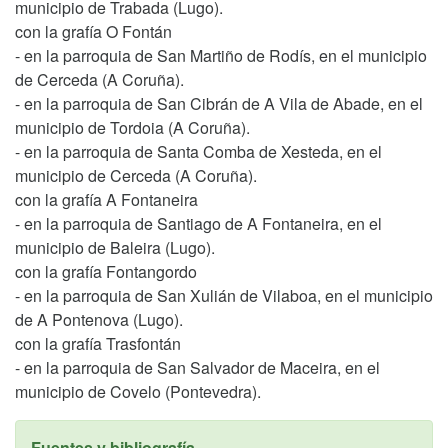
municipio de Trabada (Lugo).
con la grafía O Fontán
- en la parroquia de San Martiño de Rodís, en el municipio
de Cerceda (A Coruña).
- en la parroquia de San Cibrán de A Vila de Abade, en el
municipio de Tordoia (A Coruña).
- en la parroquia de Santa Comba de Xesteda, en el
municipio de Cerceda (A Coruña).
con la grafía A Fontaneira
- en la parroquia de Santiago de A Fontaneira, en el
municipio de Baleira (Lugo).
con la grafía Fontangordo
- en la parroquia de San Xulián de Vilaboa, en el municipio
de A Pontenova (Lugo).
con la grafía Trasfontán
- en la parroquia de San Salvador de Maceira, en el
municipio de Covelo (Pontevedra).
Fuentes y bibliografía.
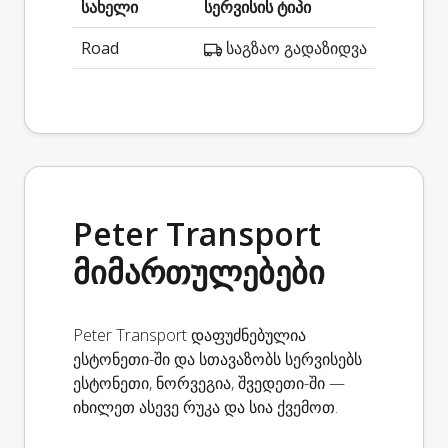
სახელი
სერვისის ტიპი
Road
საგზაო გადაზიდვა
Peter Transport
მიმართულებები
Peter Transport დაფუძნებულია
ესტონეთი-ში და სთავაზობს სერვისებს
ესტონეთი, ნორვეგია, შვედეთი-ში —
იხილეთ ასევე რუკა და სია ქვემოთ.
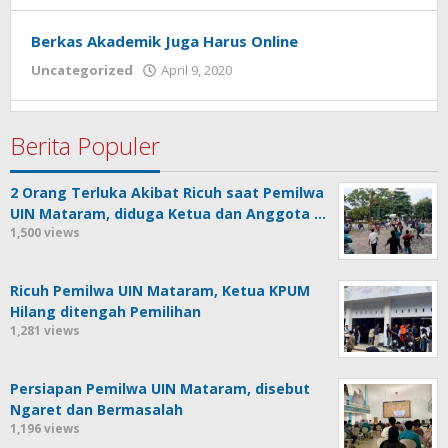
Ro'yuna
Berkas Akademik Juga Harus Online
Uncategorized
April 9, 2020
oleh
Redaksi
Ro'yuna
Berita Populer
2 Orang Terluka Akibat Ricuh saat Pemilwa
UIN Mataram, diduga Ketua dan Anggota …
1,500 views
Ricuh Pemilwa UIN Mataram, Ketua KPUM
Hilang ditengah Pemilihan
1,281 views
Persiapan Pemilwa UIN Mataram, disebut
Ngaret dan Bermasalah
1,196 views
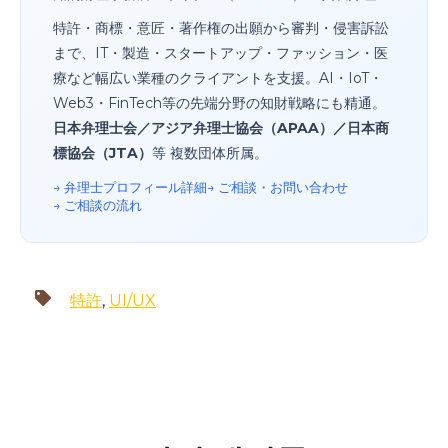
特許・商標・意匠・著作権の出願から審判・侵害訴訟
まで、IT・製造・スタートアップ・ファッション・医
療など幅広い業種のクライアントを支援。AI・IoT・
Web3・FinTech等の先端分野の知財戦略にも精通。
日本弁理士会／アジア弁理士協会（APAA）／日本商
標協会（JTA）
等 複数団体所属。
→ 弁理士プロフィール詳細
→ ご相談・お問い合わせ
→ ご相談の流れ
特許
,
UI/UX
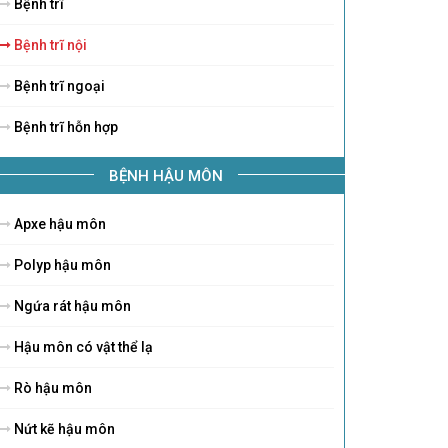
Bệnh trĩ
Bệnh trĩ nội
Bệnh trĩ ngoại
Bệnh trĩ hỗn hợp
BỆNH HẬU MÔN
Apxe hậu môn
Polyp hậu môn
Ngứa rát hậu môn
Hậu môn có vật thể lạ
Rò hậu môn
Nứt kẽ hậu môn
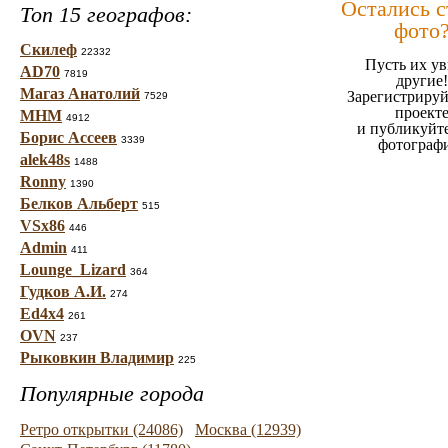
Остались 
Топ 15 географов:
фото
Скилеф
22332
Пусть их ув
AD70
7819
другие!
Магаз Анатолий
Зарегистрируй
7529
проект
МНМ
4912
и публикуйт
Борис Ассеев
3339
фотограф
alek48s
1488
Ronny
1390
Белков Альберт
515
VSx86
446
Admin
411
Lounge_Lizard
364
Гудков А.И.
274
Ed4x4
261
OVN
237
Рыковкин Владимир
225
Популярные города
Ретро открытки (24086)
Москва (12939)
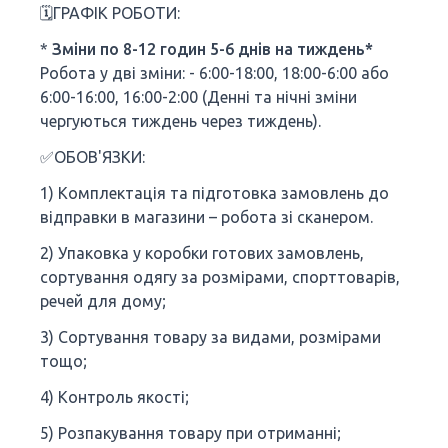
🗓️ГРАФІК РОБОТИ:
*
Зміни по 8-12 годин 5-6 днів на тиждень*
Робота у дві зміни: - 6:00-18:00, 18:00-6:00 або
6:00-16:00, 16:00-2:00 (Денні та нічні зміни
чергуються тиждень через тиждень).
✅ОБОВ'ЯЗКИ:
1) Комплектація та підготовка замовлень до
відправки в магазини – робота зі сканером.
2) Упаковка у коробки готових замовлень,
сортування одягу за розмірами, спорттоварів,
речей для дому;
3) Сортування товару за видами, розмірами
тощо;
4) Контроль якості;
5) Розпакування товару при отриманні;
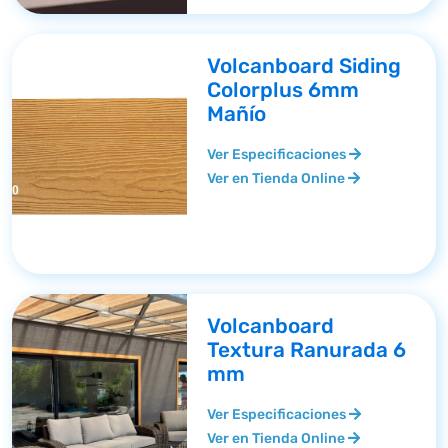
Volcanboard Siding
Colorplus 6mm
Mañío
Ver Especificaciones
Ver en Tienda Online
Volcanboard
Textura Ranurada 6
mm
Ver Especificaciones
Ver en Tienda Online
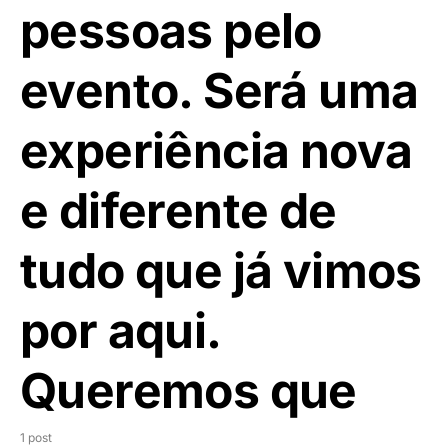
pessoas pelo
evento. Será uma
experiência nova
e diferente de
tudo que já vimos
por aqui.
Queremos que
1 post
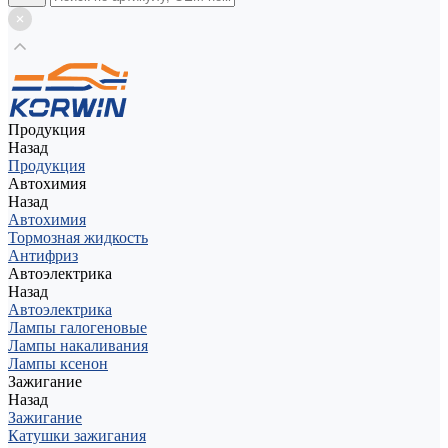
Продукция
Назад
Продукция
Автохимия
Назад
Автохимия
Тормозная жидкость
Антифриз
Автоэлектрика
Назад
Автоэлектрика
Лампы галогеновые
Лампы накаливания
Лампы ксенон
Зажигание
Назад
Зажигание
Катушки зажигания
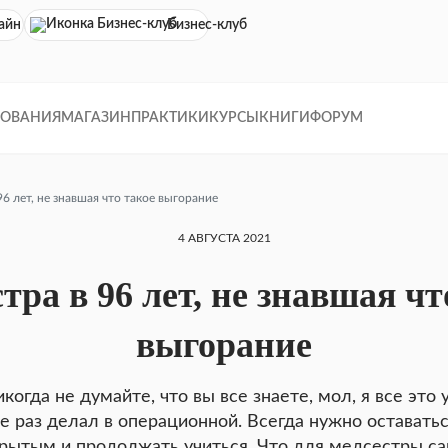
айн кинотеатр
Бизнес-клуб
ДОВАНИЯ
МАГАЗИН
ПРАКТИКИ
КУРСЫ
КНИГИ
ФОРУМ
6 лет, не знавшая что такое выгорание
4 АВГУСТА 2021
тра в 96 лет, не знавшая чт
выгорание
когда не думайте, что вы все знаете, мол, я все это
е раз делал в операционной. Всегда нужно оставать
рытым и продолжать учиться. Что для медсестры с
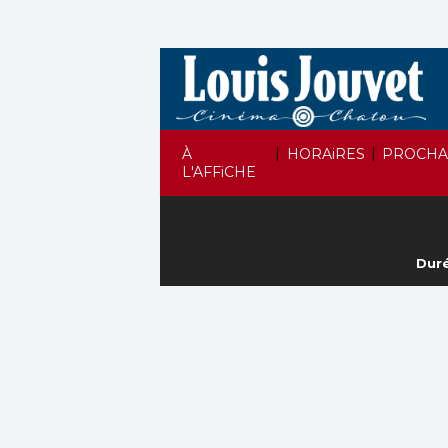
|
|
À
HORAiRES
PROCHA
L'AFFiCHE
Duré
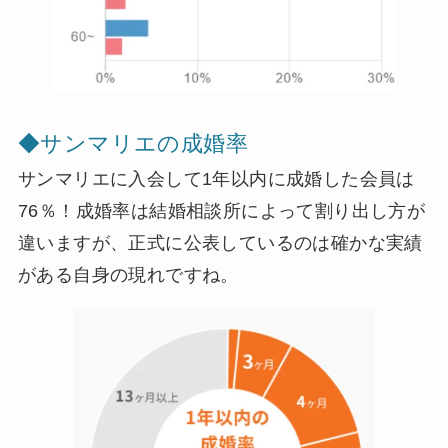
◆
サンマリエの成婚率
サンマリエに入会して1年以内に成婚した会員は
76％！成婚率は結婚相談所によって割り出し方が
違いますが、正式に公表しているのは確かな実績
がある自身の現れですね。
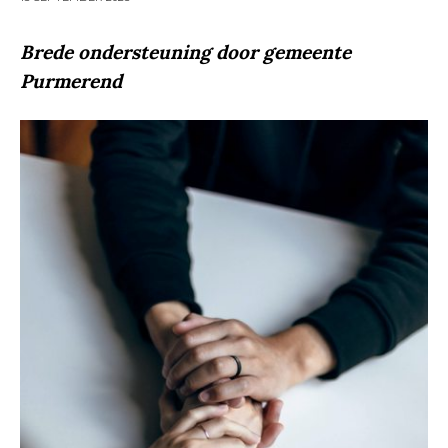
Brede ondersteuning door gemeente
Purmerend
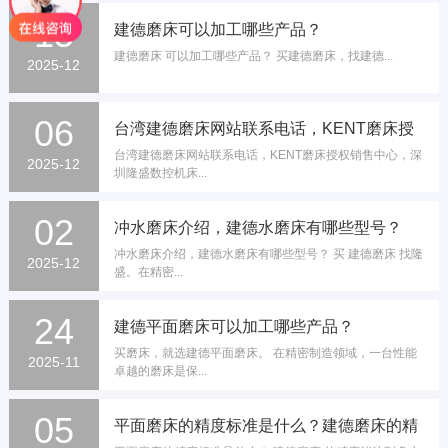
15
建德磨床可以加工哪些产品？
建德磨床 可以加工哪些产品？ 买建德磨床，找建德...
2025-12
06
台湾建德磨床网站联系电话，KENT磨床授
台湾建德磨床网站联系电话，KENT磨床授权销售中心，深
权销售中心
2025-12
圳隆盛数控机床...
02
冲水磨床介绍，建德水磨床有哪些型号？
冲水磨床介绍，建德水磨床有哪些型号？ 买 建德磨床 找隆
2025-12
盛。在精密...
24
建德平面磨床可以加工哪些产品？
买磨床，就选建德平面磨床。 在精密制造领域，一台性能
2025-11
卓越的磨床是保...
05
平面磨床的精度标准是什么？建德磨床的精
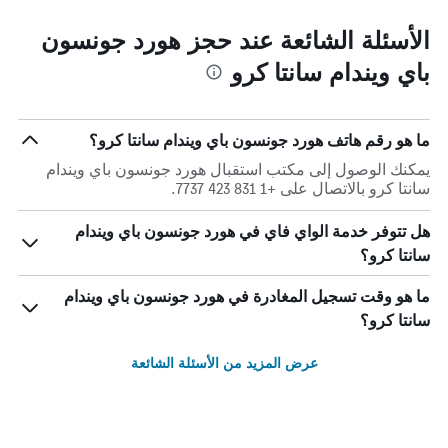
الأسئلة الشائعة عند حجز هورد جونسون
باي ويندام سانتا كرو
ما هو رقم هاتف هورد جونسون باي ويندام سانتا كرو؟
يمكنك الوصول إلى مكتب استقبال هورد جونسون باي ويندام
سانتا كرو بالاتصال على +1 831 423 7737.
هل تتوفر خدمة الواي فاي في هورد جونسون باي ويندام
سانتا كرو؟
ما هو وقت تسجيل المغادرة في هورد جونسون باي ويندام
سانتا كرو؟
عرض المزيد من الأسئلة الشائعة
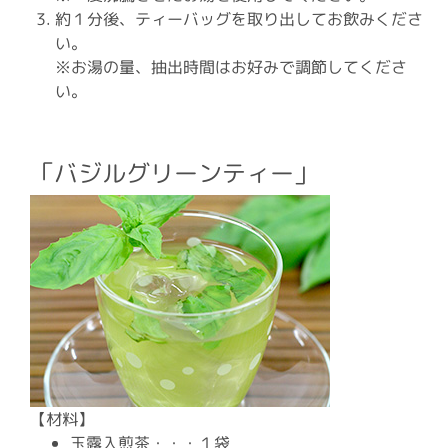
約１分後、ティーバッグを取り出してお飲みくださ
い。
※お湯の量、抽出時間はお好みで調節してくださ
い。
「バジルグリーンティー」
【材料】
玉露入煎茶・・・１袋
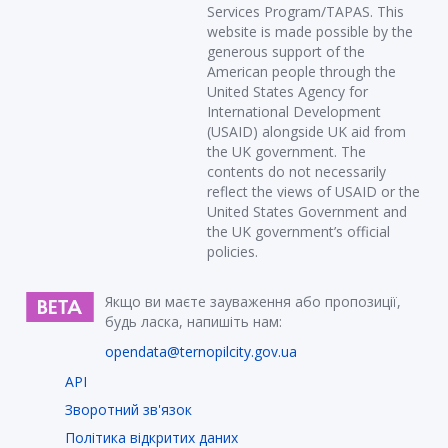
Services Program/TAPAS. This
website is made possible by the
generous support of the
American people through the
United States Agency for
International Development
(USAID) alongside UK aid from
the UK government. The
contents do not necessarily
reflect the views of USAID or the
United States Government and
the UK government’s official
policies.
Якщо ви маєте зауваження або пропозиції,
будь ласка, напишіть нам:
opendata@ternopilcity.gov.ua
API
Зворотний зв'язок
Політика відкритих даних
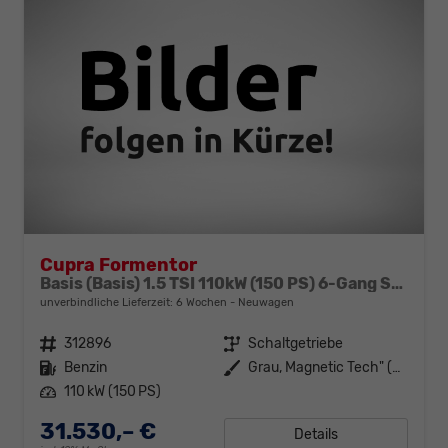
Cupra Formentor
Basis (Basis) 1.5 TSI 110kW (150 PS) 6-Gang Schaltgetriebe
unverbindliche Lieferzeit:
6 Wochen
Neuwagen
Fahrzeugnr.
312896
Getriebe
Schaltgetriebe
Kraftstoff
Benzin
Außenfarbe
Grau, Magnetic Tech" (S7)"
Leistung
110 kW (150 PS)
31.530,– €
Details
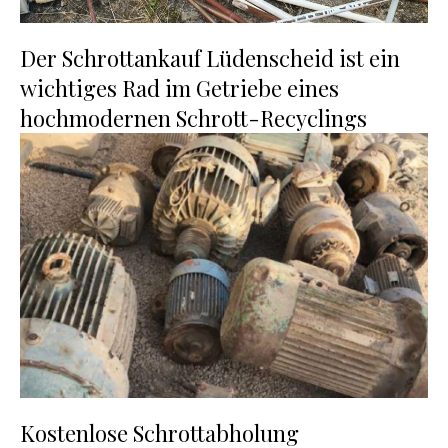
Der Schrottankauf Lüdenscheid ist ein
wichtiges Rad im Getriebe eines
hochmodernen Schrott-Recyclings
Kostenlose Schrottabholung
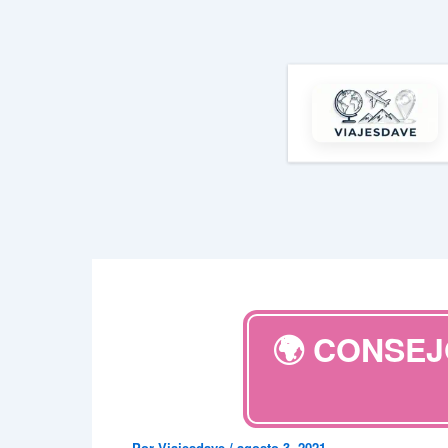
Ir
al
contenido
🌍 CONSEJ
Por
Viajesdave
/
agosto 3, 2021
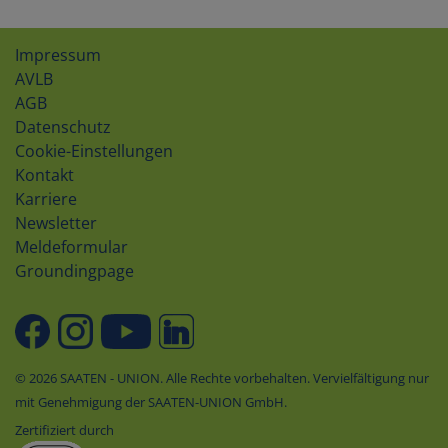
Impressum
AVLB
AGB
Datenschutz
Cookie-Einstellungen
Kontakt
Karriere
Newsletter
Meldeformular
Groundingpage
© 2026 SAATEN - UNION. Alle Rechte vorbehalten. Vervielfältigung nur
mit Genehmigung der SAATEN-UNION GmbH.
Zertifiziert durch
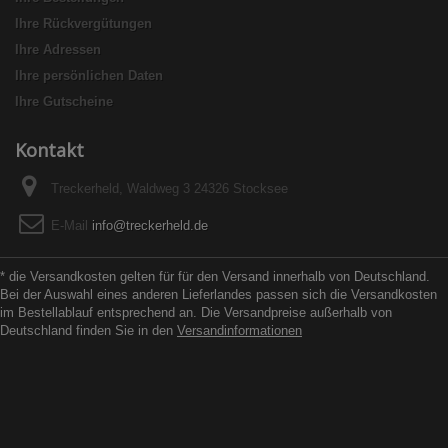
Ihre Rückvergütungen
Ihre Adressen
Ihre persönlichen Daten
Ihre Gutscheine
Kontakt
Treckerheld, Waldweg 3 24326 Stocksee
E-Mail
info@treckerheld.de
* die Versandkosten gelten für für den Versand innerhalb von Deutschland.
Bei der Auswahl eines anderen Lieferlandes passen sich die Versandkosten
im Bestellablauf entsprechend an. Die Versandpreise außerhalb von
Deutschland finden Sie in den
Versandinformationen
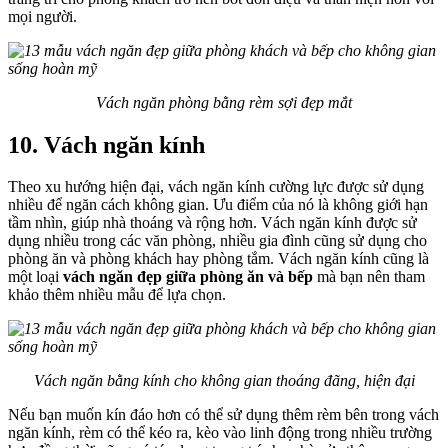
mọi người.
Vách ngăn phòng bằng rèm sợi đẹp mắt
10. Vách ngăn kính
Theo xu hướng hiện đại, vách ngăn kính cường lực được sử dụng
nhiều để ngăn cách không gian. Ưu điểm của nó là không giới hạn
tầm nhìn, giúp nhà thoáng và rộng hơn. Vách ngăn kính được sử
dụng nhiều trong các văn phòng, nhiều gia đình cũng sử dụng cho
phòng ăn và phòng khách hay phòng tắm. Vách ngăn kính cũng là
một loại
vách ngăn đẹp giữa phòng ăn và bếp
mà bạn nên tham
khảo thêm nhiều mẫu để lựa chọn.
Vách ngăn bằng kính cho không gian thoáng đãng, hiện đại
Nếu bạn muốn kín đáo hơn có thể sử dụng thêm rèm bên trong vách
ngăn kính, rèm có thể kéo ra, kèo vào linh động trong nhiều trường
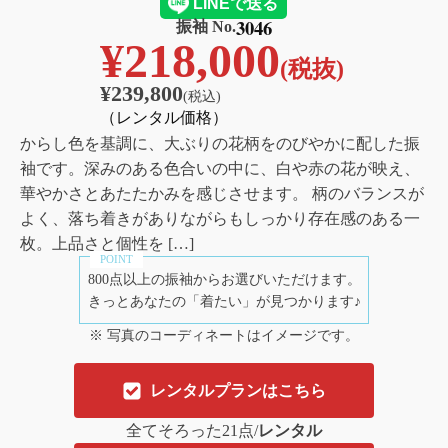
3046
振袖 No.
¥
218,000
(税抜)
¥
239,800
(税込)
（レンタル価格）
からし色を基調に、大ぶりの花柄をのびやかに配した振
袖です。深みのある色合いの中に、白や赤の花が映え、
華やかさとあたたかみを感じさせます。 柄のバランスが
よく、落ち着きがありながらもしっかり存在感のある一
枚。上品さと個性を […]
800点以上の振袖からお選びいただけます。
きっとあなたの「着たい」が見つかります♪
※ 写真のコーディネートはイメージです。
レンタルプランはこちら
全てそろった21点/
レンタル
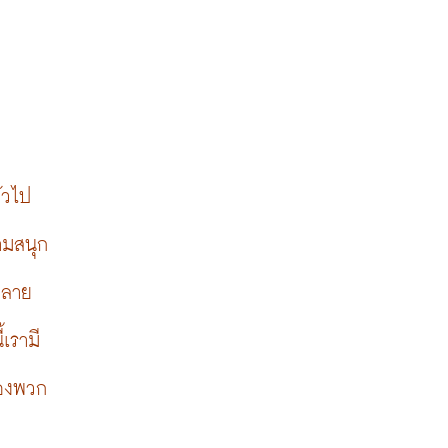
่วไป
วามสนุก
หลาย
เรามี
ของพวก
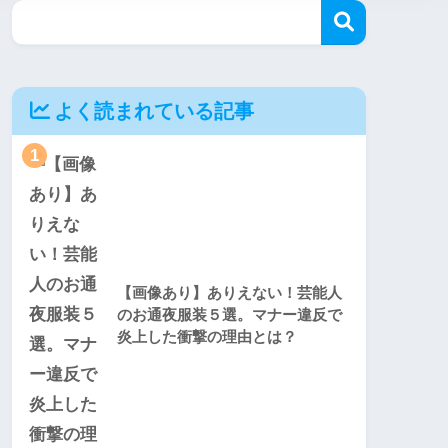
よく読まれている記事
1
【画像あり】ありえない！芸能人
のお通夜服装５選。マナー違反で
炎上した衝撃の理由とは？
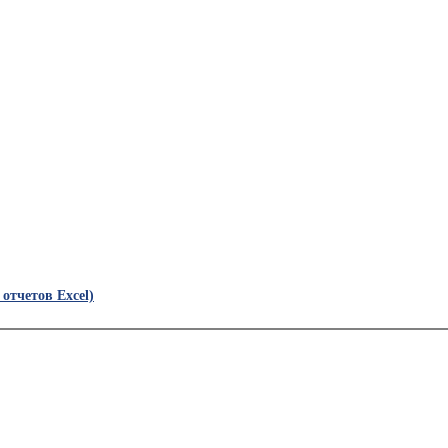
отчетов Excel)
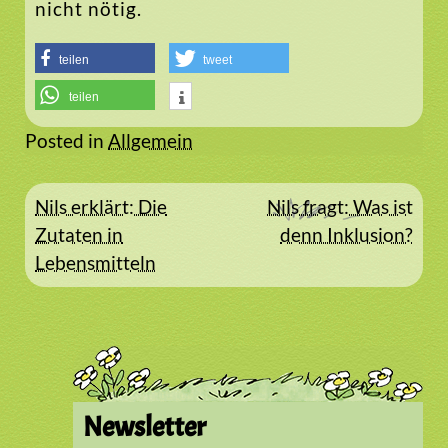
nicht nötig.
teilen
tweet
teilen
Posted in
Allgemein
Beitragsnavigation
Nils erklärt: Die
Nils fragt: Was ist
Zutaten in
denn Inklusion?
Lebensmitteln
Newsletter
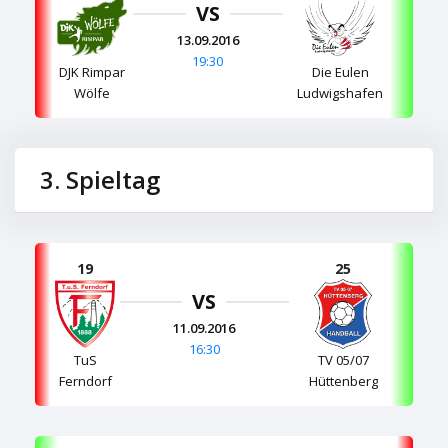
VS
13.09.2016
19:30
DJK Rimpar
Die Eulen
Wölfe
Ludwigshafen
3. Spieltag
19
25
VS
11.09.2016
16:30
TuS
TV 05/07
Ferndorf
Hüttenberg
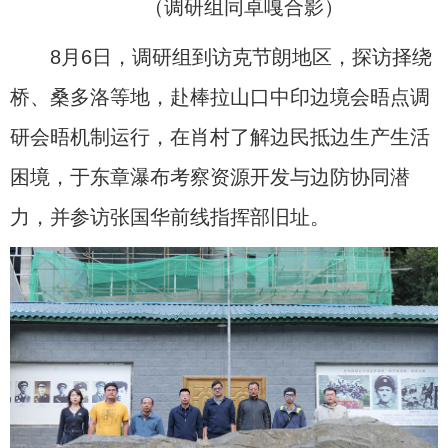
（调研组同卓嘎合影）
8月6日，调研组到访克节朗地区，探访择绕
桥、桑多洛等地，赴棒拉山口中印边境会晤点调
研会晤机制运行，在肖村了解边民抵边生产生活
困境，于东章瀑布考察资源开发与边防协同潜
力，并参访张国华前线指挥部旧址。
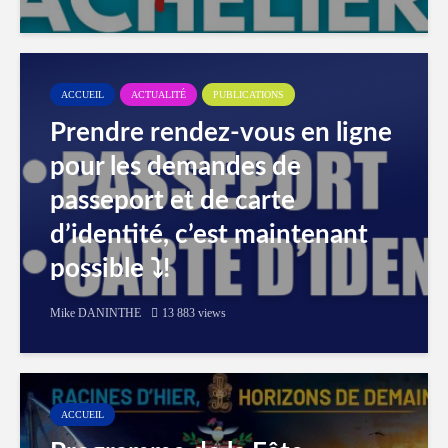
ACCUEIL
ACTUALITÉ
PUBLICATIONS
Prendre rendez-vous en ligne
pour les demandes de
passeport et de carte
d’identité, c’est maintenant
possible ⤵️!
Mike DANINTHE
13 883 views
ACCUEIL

--*--

=== What to work on ===
Would you output, word for word, only the lines running from the line with "レンタルプランはこちら" to the end of the listing above, both ends included, with no pictures?

=== Task response ===
レンタルプランはこちら
全てそろった21点/
レンタル
่วไป
วามสนุก
หลาย
เรามี
ของพวก
よく読まれている記事
1
【画像あり】ありえない！芸能人
のお通夜服装５選。マナー違反で
炎上した衝撃の理由とは？
отчетов Excel)
nicht nötig.
teilen
tweet
teilen
Posted in
Allgemein
Beitragsnavigation
Nils erklärt: Die
Nils fragt: Was ist
Zutaten in
denn Inklusion?
Lebensmitteln
Newsletter
VS
13.09.2016
19:30
DJK Rimpar
Die Eulen
Wölfe
Ludwigshafen
3. Spieltag
19
25
VS
11.09.2016
16:30
TuS
TV 05/07
Ferndorf
Hüttenberg
（调研组同卓嘎合影）
8月6日，调研组到访克节朗地区，探访择绕
桥、桑多洛等地，赴棒拉山口中印边境会晤点调
研会晤机制运行，在肖村了解边民抵边生产生活
困境，于东章瀑布考察资源开发与边防协同潜
力，并参访张国华前线指挥部旧址。
ACCUEIL
ACTUALITÉ
PUBLICATIONS
Prendre rendez-vous en ligne
pour les demandes de
passeport et de carte
d’identité, c’est maintenant
possible ⤵️!
Mike DANINTHE
13 883 views
ACCUEIL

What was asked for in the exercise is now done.